The prologue sequence to Psycho-Pass (33 episodes, available on Hulu) is a barrage of clichés. We get a heavily populated cityscape filled with robots and advertisements lifted from Blade Runner. Atop the city’s tallest tower, Spike Spiegel doppelgänger Shinya Kogami battles through his wounds against a mysterious albino figure. This is his destiny, or so we’re told. Don’t let this opening fool you! “Crime Coefficient,” the first episode of this Japanese sci-fi police procedural, has plenty of originality to offer.
A lot of the episode focuses on necessary world-building and exposition. In Psycho-Pass, citizens are routinely scanned by the omnipresent Sybil System, an AI that can algorithmically determine your likelihood to commit a crime. This likelihood is a number — the coefficient of the episode’s title. If it gets too high, the police are alerted. Having receiving such an alert, rookie Inspector and audience-surrogate Akane Tsunemori reports for her first case, a hostage situation in an under-patrolled block of slums. Her backup consists of her humorless boss Ginoza and two Enforcers, Tomomi Masaoka and Kogami (the prologue is a flash-forward). Enforcers are latent criminals, people with high crime coefficients and de facto dangers to society. Rather than be locked up, the police use these people’s intimate understanding of the criminal element to corral new offenders.

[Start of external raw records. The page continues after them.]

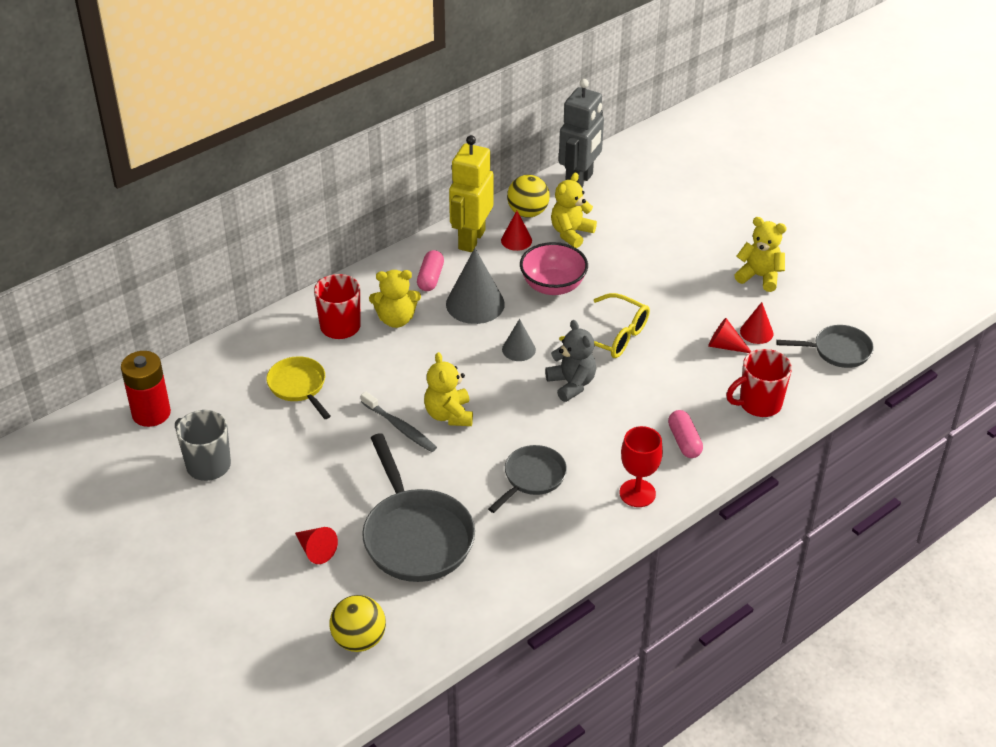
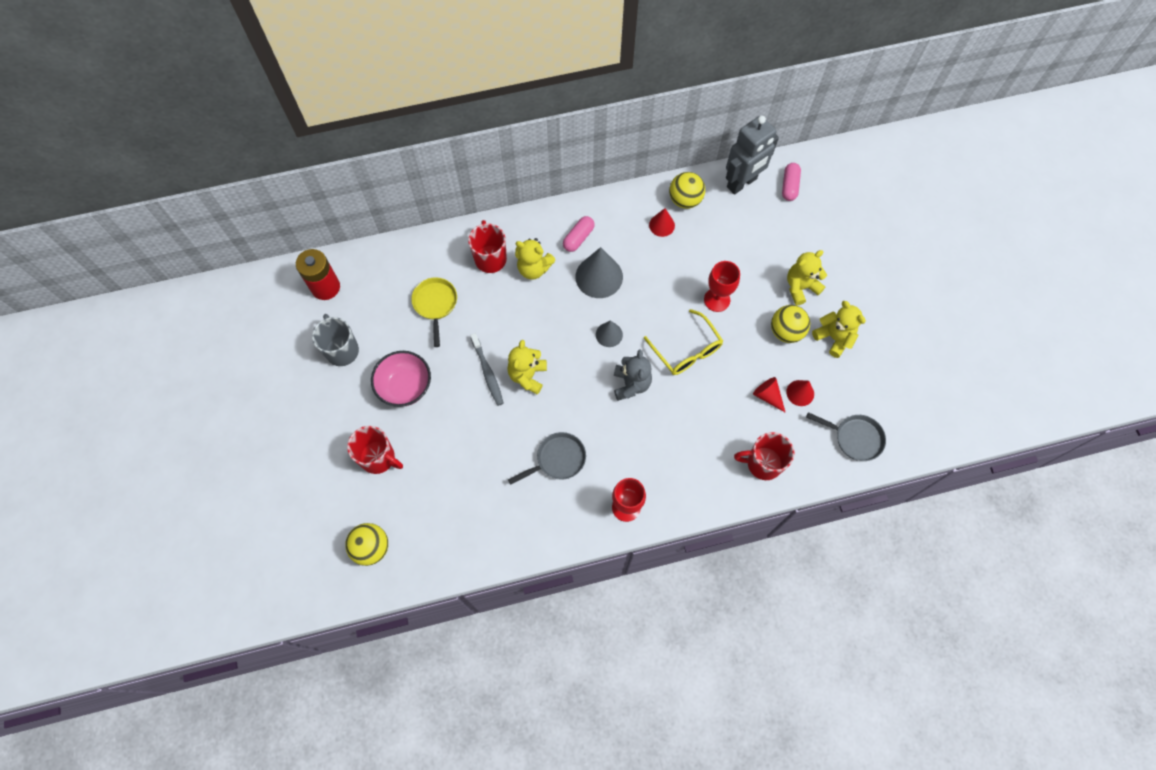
camera: 25 degrees right, 25 degrees up
(316, 550) = (379, 458): red cone -> red mug
(416, 536) = (451, 476): grey pan -> none
(471, 239) = (628, 211): yellow robot -> none
(553, 286) = (666, 282): pink bowl -> pink bowl (405, 387)
(571, 233) = (708, 234): yellow teddy bear -> yellow teddy bear (800, 287)
(617, 283) = (717, 300): none -> red goblet
(684, 441) = (686, 474): pink capsule -> pink capsule (789, 186)
(707, 287) = (786, 331): none -> yellow ball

Armed with a Dominator — a sidearm complete with a crime coefficient scanner — Tsunemori and Co. search the slums for their hostage. The episode is tense and well-paced. All of it takes place in the slums, with the exception of the prologue. The characters are given enough development over 25 minutes to pique interest and leave room for intrigue. Exposition is consistent, but interlaced decently with the plot. The real hooks for viewers here are the implications and questions raised by the show’s premise. Is it wise to let an AI be judge, jury and executioner (Dominators have a lethal mode) for an entire society? What factors go into determining a crime coefficient? Is rehabilitation possible if criminality is determined by biological probability?
The third act gets especially nasty when the police rescue the hostage, only to be told by Sybil that she is also a threat to society. Her time with her captor (and rapist) has pushed her over the edge; lethal force is authorized, please aim carefully. There’s a great scene between Kogami and Tsunemori that undoubtedly jades the charming neophyte. How many more cases can Tsunemori handle before her own crime coefficient starts to rise? Is it possible that the Enforcers are former police detectives that got too close to the psyches they sought to subdue? And how does the Sybil System deal with a sociopath, devoid of moral compass and the apparent biological keys used to determine criminality? If you have a taste for cynical, gritty police drama, sociological themes wrapped in a sci-fi sheen, and guns that pop people like balloons, you’ll definitely be tuning in for Psycho-Pass‘s next case.